__Esercizi__.
A - Nel testo sugli OGM, quale mais vieta di coltivare in Italia il decreto firmato dai tre ministri?
B - Modifica il testo sugli OGM: riscrivi tutto da "Questo articolo è" giù fino a "mais OGM MON810.", mettendo "provvedimento" al posto di "decreto".

__Testo proposto__.
· · ·

Questo articolo è un pò il seguito di Gli ogm, la GD e l’ufficio stampa di Esselunga. Uno degli argomenti controversi degli ogm sono le contaminazioni.
Dario Bressanini, sul suo blog, meno di un anno fa scriveva così:
Il Made in Italy contaminato dagli OGM
Come forse saprete il ministro delle Politiche agricole alimentari Nunzia De Girolamo ha firmato, con i ministri della Salute Beatrice Lorenzin, e dell’Ambiente Andrea Orlando, un decreto che vieta la coltivazione in Italia del mais OGM MON810.
L’annuncio del decreto è stato accompagnato da una serie di dichiarazioni come questa
”È un provvedimento che tutela la nostra specificità, che salvaguarda l’Italia dall’omologazione. La nostra agricoltura – prosegue De Girolamo – si basa sulla biodiversità, sulla qualità e su queste dobbiamo continuare a puntare, senza avventure che anche dal punto di vista economico non ci vedrebbero competitivi”
Questi discorsi, apparentemente saggi, in realtà sono solo fumosi e si sciolgono come neve al sole se esaminati con un po’ di razionalità. Perché mai la coltivazione di un mais OGM, perché solo di quello si parla, dovrebbe influenzare l’immagine dei prodotti italiani? Circa il 30% del mais coltivato in Spagna è geneticamente modificato, e non mi pare che l’immagine del celebre prosciutto “Pata Negra” o delle acciughe del cantabrico ne abbiano risentito. Perché dovrebbero? E cosa c’entra la biodiversità, parola di cui molti parlamentari si riempiono la bocca ma di cui spesso ignorano il significato? Mica stiamo parlando di specie selvatiche. Lo sanno vero che non c’è il mais selvatico (e dubito che conoscano il teosinte), e che il mais viene comunque acquistato ogni anno per seminarlo? E quindi la “biodiversità” del mais coltivato è quanto le multinazionali sementiere, le stesse che producono il mais OGM, decidono ogni anno di mettere in vendita?

· · ·

__Voci del dataset__.
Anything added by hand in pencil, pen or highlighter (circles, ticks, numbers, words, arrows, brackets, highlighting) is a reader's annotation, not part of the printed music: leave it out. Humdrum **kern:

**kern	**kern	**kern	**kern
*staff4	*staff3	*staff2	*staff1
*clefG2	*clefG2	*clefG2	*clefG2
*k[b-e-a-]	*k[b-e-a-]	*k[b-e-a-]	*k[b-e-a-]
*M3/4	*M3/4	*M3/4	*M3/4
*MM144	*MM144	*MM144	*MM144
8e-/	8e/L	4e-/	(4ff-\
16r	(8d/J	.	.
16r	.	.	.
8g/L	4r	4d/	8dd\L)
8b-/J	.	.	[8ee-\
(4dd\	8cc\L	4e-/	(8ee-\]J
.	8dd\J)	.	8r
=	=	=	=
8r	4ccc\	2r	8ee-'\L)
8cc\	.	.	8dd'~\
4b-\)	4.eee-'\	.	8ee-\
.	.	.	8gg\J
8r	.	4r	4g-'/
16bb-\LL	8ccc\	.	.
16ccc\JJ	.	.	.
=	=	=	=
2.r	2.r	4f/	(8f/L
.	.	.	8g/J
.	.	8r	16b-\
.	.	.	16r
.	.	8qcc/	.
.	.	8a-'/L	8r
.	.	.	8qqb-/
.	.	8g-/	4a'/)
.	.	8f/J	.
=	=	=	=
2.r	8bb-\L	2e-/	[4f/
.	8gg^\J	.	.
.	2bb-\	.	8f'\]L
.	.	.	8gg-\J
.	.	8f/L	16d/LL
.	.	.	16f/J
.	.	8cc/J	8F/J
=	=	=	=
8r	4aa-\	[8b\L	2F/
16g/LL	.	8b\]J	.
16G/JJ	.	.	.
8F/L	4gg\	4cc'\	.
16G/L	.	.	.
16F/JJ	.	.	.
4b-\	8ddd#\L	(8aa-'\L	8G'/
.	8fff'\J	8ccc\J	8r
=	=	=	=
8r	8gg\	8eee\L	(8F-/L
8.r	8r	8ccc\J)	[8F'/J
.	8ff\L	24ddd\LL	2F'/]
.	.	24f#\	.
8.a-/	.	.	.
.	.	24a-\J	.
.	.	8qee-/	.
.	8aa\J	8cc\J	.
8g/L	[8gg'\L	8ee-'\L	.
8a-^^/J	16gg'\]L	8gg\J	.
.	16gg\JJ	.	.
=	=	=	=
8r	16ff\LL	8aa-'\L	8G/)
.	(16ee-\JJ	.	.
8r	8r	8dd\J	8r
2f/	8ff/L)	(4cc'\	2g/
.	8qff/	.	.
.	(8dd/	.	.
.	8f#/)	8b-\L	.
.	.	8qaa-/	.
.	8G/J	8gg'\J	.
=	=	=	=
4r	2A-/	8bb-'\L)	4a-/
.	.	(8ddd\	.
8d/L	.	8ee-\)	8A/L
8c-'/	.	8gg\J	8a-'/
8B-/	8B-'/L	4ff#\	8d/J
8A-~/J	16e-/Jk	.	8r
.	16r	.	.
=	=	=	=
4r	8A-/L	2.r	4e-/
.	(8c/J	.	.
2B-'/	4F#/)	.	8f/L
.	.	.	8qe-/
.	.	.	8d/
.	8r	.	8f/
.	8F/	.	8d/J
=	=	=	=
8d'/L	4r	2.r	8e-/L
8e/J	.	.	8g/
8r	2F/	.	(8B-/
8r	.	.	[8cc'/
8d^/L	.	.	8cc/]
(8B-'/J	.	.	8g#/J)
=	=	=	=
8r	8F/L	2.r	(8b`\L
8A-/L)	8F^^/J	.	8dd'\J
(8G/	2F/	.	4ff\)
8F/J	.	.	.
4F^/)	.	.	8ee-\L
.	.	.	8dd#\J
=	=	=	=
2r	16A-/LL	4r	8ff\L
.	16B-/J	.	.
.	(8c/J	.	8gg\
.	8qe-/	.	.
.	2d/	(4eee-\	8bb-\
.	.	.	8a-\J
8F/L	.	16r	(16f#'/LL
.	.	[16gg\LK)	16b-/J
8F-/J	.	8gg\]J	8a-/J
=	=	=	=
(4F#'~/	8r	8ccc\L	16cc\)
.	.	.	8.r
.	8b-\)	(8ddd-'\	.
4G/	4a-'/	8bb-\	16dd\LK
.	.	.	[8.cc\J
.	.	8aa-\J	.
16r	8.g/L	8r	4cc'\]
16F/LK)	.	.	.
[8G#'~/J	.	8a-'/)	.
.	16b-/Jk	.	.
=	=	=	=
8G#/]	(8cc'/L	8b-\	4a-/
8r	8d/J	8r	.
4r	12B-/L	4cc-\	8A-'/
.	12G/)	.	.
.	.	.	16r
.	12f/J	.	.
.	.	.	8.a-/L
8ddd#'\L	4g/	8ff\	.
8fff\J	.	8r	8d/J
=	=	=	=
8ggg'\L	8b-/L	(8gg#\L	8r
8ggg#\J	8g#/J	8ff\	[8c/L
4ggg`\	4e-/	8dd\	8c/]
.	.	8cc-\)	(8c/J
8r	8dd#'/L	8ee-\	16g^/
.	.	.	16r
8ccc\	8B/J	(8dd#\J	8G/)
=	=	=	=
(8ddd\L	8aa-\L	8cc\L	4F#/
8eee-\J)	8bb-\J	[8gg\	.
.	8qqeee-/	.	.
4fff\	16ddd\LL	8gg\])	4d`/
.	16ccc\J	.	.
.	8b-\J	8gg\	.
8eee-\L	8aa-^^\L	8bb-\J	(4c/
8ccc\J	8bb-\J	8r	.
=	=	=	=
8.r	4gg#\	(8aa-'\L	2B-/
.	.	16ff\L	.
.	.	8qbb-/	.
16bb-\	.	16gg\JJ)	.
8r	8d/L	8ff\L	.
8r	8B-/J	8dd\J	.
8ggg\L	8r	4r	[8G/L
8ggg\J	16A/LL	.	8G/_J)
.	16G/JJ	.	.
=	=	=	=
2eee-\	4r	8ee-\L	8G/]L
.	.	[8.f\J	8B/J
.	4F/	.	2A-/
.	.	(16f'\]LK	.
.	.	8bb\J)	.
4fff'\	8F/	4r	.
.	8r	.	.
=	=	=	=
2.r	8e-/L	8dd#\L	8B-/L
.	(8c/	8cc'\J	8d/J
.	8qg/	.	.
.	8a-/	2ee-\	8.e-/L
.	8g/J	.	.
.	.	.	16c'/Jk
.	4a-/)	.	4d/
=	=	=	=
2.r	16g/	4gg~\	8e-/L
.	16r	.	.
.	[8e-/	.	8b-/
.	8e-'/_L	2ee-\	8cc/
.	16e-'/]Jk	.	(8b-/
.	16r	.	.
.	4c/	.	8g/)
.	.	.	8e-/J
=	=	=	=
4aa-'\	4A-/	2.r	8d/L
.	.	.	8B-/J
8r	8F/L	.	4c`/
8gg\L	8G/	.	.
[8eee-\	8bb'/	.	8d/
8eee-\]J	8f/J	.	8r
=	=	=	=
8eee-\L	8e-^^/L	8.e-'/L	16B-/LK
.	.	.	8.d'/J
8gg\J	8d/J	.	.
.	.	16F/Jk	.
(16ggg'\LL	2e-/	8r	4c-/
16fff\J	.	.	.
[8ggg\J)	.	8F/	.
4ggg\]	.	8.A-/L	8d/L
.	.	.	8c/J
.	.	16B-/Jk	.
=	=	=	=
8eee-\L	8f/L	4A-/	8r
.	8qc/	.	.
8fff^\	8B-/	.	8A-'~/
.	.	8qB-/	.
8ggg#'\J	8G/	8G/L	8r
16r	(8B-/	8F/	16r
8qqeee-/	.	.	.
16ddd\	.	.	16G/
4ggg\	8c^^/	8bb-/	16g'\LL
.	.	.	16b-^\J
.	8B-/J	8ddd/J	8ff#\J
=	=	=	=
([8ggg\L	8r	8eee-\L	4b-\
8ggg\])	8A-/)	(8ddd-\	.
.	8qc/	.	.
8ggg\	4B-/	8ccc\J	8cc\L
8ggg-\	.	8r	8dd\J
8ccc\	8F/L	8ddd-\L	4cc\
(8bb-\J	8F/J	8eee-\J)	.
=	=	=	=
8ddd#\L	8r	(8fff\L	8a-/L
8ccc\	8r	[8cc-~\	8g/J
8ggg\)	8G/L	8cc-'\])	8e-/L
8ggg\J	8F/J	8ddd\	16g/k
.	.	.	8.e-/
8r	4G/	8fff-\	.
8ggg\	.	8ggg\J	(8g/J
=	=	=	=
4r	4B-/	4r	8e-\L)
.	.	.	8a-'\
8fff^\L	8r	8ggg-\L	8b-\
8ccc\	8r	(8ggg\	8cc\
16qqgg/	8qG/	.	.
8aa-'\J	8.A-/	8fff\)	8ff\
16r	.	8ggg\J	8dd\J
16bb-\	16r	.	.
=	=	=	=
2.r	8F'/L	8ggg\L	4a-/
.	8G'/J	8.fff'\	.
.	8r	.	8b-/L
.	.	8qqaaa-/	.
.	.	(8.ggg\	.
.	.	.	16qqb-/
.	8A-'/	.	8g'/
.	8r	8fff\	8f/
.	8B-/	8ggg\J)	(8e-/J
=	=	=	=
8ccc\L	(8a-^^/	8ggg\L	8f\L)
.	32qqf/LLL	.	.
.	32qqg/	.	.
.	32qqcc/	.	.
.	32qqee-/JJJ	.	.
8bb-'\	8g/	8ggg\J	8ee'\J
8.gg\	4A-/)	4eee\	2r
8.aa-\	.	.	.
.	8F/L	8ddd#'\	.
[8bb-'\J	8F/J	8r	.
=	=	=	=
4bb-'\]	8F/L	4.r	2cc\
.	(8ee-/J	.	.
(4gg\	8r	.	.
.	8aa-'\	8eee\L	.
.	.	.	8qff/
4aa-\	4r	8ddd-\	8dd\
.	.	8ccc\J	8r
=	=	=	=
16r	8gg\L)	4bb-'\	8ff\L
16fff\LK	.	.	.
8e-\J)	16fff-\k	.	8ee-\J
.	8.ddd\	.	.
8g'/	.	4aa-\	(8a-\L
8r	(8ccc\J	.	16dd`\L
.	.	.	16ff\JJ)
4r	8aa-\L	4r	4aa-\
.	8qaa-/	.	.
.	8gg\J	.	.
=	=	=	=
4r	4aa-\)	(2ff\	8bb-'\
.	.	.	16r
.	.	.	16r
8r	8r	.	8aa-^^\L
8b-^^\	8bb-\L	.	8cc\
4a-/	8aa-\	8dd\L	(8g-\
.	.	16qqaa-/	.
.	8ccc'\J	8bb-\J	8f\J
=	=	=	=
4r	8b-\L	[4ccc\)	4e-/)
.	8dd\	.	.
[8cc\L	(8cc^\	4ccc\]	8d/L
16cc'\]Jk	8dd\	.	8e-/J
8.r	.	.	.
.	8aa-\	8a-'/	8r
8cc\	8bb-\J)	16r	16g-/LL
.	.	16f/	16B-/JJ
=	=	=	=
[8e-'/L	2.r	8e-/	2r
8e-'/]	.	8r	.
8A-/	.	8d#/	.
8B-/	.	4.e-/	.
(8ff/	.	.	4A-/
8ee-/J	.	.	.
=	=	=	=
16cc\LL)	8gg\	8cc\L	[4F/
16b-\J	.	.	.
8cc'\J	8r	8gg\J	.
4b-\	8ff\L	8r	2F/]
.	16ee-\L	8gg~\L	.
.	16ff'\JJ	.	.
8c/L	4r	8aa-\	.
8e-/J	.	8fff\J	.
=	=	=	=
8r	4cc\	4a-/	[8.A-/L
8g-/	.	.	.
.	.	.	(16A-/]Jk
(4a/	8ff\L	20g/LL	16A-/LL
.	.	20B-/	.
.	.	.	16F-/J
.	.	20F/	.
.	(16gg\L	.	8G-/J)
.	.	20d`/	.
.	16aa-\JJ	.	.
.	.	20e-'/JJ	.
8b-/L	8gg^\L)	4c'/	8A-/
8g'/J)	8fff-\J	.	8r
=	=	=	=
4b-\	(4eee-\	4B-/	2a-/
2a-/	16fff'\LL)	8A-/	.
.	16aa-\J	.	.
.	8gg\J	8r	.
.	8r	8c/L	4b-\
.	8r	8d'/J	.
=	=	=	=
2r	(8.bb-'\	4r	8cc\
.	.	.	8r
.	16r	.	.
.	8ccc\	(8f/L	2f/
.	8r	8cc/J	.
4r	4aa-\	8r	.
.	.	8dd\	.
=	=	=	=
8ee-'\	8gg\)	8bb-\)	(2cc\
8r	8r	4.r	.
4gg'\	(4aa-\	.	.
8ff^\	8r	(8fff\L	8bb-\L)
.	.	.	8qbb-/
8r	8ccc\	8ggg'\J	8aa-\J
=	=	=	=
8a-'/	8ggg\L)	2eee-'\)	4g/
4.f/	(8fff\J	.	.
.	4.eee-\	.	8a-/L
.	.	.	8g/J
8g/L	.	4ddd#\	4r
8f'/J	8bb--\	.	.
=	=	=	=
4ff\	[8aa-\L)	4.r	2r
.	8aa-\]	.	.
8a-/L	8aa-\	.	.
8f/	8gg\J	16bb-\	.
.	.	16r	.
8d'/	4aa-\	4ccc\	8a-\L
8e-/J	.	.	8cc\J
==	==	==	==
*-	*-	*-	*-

· · ·

__Soluzioni__.
A - Il mais OGM MON810.

B -
Questo articolo è un pò il seguito di Gli ogm, la GD e l’ufficio stampa di Esselunga. Uno degli argomenti controversi degli ogm sono le contaminazioni.
Dario Bressanini, sul suo blog, meno di un anno fa scriveva così:
Il Made in Italy contaminato dagli OGM
Come forse saprete il ministro delle Politiche agricole alimentari Nunzia De Girolamo ha firmato, con i ministri della Salute Beatrice Lorenzin, e dell’Ambiente Andrea Orlando, un provvedimento che vieta la coltivazione in Italia del mais OGM MON810.